Dollar consolidates its exchange rate over the euro
Dollars and Euros
The exchange rate of the euro against the dollar, which yesterday briefly fell below the value of the greenback for the first time since 2002, continued to weaken on Thursday in the face of the worsening economic outlook for the eurozone and the uncertainty over the political situation in Italy.
Thus, the euro fell to 0.9952 dollars, with a drop of more than 1% compared to yesterday’s session, which extends to more than 12% of the accumulated depreciation of the common European currency against the U.S. currency so far in 2022.
From Schroders, manager Robbie Boukhoufane notes that the U.S. economy is much more self-sufficient (than the eurozone) when it comes to essential commodity markets, particularly natural gas, at the same time that rising inflation is weighing on growth globally, which is leading investors to seek the safety of the U.S. dollar.
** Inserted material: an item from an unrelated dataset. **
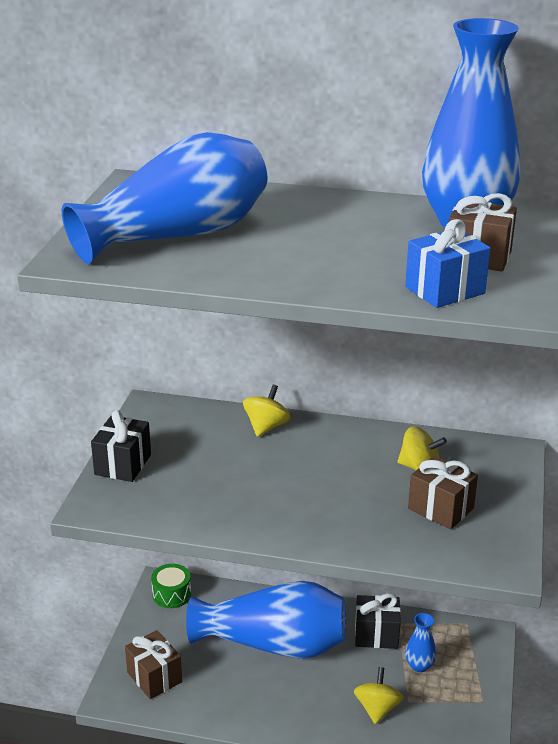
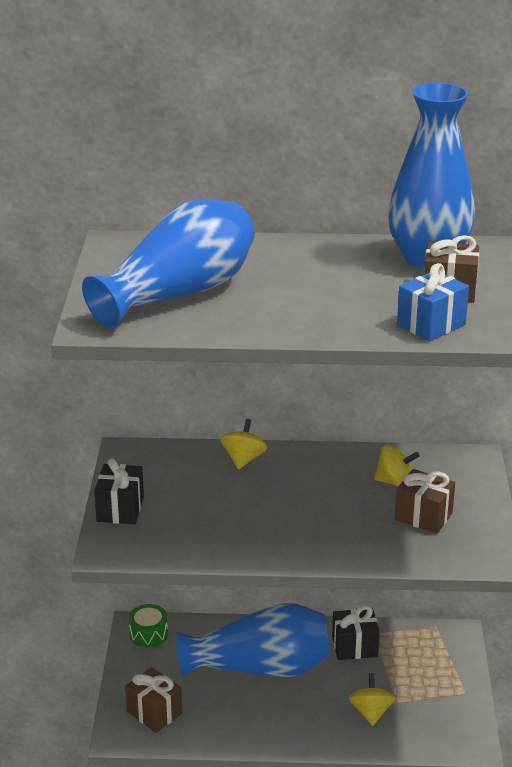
camera: 10 degrees left, 0 degrees up
blue vase [405,613,436,672] -> none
“Most central banks are rushing to neutral rates to contain inflation. However, the Federal Reserve (Fed) is moving much faster than the European Central Bank, which has led to an interest rate differential of around 3% based on current market rates,” he explains.
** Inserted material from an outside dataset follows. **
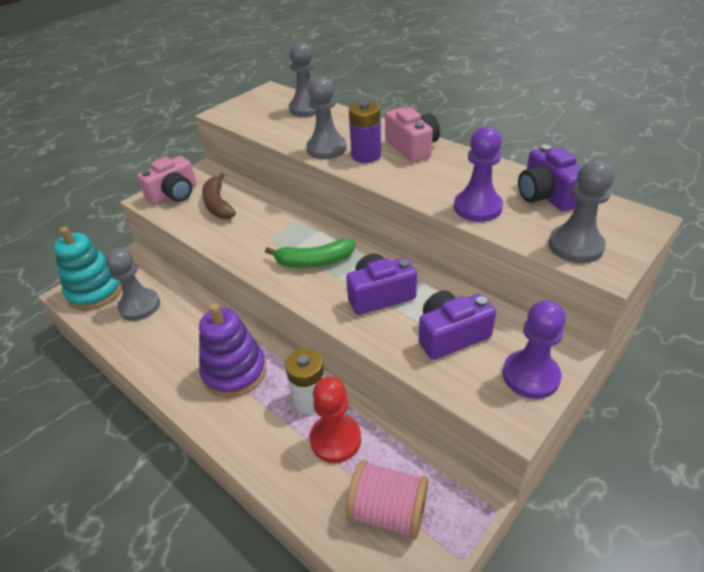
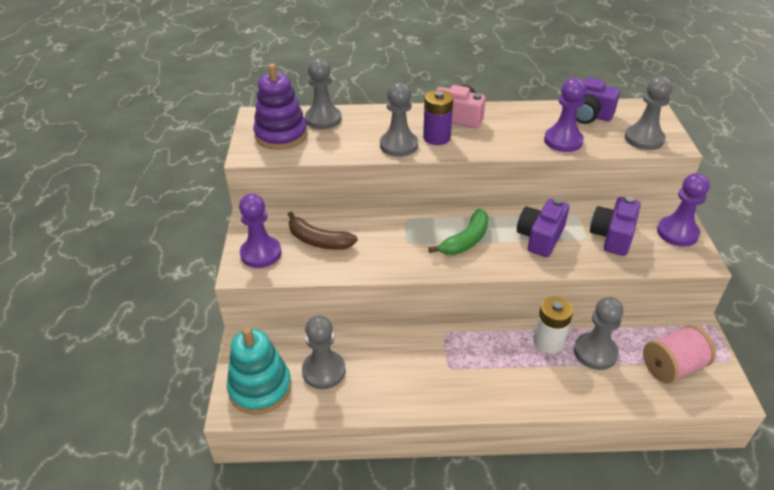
camera: 45 degrees left, 0 degrees up
pink camera [137,156,197,205] -> purple pawn [239,194,281,268]
purple stacking toy [199,303,266,398] -> purple stacking toy moved to [253,64,308,150]
red pawn [310,377,361,463] -> grey pawn [574,297,623,370]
The Fed began normalizing its monetary policy last March with a 25 basis point hike, followed by hikes of 50 and 75 basis points, respectively, at the next two meetings, while the ECB will undertake its first rate hike in eleven years next week when it will raise the rate by 25 basis points.
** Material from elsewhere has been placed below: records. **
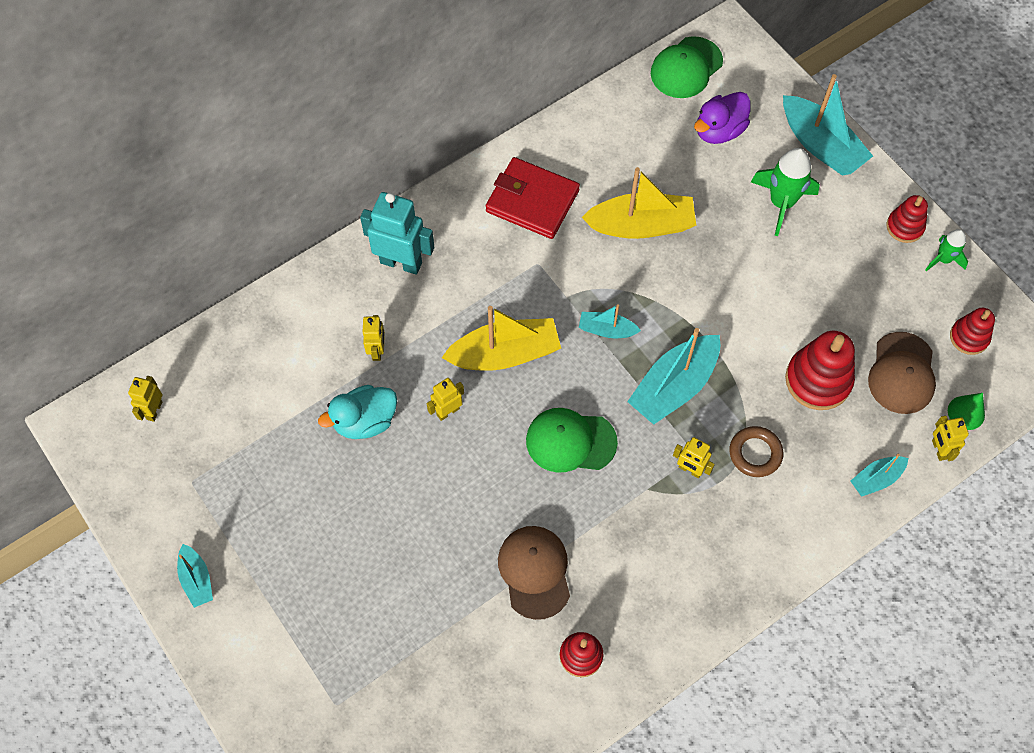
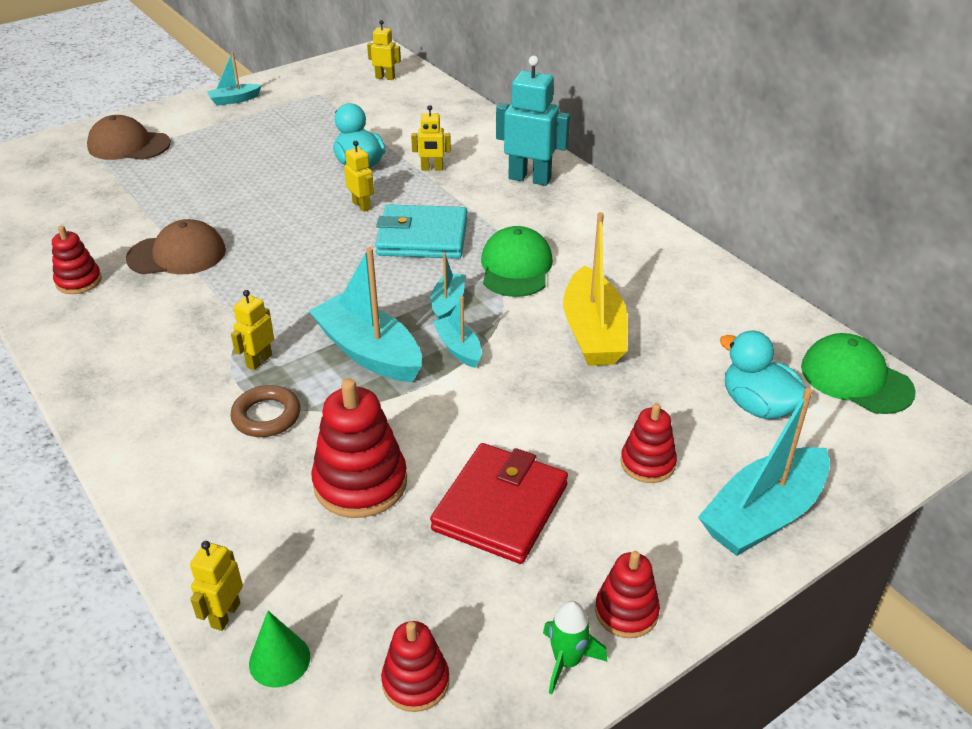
camera: 90 degrees right, 25 degrees down
turquoise robot [360,192,434,275] -> turquoise robot turned 90 degrees counterclockwise [496,56,570,186]
yellow boat [441,306,561,371] -> turquoise wallet [375,204,467,259]
red wallet [486,157,580,239] -> red wallet moved to [430,443,568,564]
green cap [526,408,618,473] -> green cap moved to [481,226,553,297]
purple duck [694,92,751,144] -> turquoise duck [720,331,806,419]
green rocket [751,148,820,236] -> red stacking toy [621,403,677,483]
turquoise boat [851,454,908,497] -> turquoise boat moved to [433,297,482,368]
brown cap [868,332,936,414] -> brown cap moved to [87,115,171,160]
yellow robot [932,416,969,461] -> yellow robot turned 60 degrees counterclockwise [190,541,243,631]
On the other hand, the European Commission published Thursday’s new macroeconomic projections, which envisage an escalation to “historic” inflation levels to 7.6% in 2022, while they have lowered the GDP growth forecast by one-tenth of a percent to 2.6%. By 2023, Brussels expects inflation to moderate to 4% in the eurozone, up from 2.7% in the May forecast, and GDP to limit its expansion to 1.4%, down from 2.3% previously forecast.
“The currency market is already discounting a pessimistic growth scenario for Europe, but if gas rationing becomes a reality, the euro’s trend against the dollar will be even more negative,” Boukhoufane notes.
Nevertheless, the expert anticipates that, as economic data weakens and inflation moderates, any sign that the Fed is close to reaching the peak of monetary tightening will alleviate some of the upward pressure on the dollar. “However, we are not there yet,” he cautions.